Cascaded H+V 6-tap filter per H.264 §8.4.2.2.1. Highest per-frame
impact among missing qpel positions (PR #24 bench: 71.5 ns/block
NEON, 2.33 ms/frame worst-case all-mc22 at 1080p).
Per-lane structure: each lane runs the FULL cascade independently —
computes 6 horizontal lowpass int16 intermediates at rows r-2..r+3
of its column, then a vertical lowpass on those with +512 >> 10
final scale. ~50 ALU ops per lane.
Design choice: NO shared memory / barriers. Alternative was to
cache the h-lowpass intermediates in shared memory (13 rows × 8 cols
of int16 per WG), trading shared-memory bank pressure + a barrier
for ~6× less h-lowpass compute. V3D L2 absorbs the redundant src
reads across lanes; the per-lane compute is cheap (multiply-add ALU
units idle anyway during dst write). Simpler shader, fewer SPIR-V
ops, easier to extend to mc12/mc21/etc. later.
CANNOT just cascade mc20 → mc02 because the intermediate must be
int16 (no per-stage clip): the +512 >> 10 final scale assumes both
6-tap scalings preserved through the pipeline.
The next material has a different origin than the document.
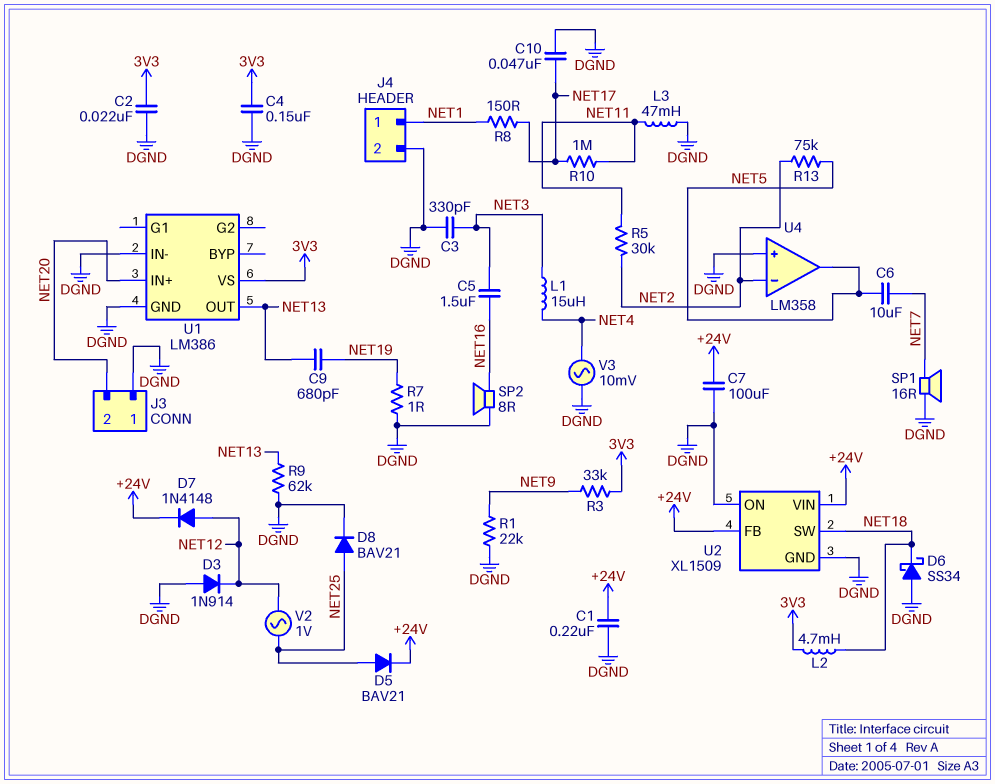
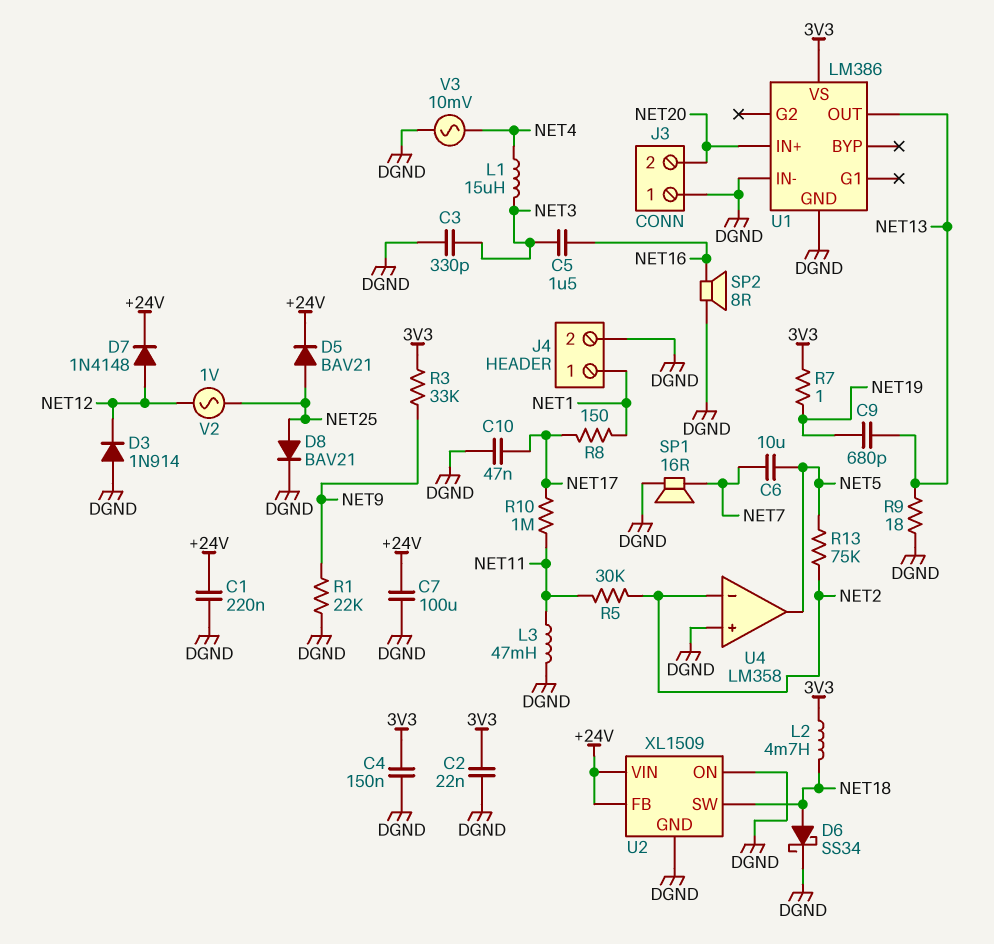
D6: schottky SS34 (A DGND, K NET18) -> schottky SS34 (A NET18, K DGND)
R7: 1 (DGND, NET19) -> 1 (3V3, NET19)
R9: 62k (DGND, NET13) -> 18 (DGND, NET13)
Dedicated kernel.
dispatch_h264_qpel_mc22_qpu mirrors the existing mc20/mc02 shape;
src_max = src_off + 10*stride + 11 covers both the V (rows -2..+10)
and H (cols -2..+10) read windows in one bound.
Recipe table flips DAEDALUS_KERNEL_H264_QPEL_MC22 from CPU to QPU.
Verified on hertz:
$ ./build/test_api_h264 | grep qpel
H.264 qpel mc20: 1024/1024 bytes bit-exact (100.0000%)
H.264 qpel mc02: 2048/2048 bytes bit-exact (100.0000%)
H.264 qpel mc22: 2048/2048 bytes bit-exact (100.0000%)
Qpel QPU coverage now: 3 anchors (mc20 H, mc02 V, mc22 HV) — these
are the half-pel "building blocks" the 12 other qpel positions
combine via L2 averaging. Remaining variants (quarter-pel singles
mc01/03/10/30 and the 8 diagonals) can dispatch through the existing
shaders + a small L2-averaging compose step, or get dedicated kernels.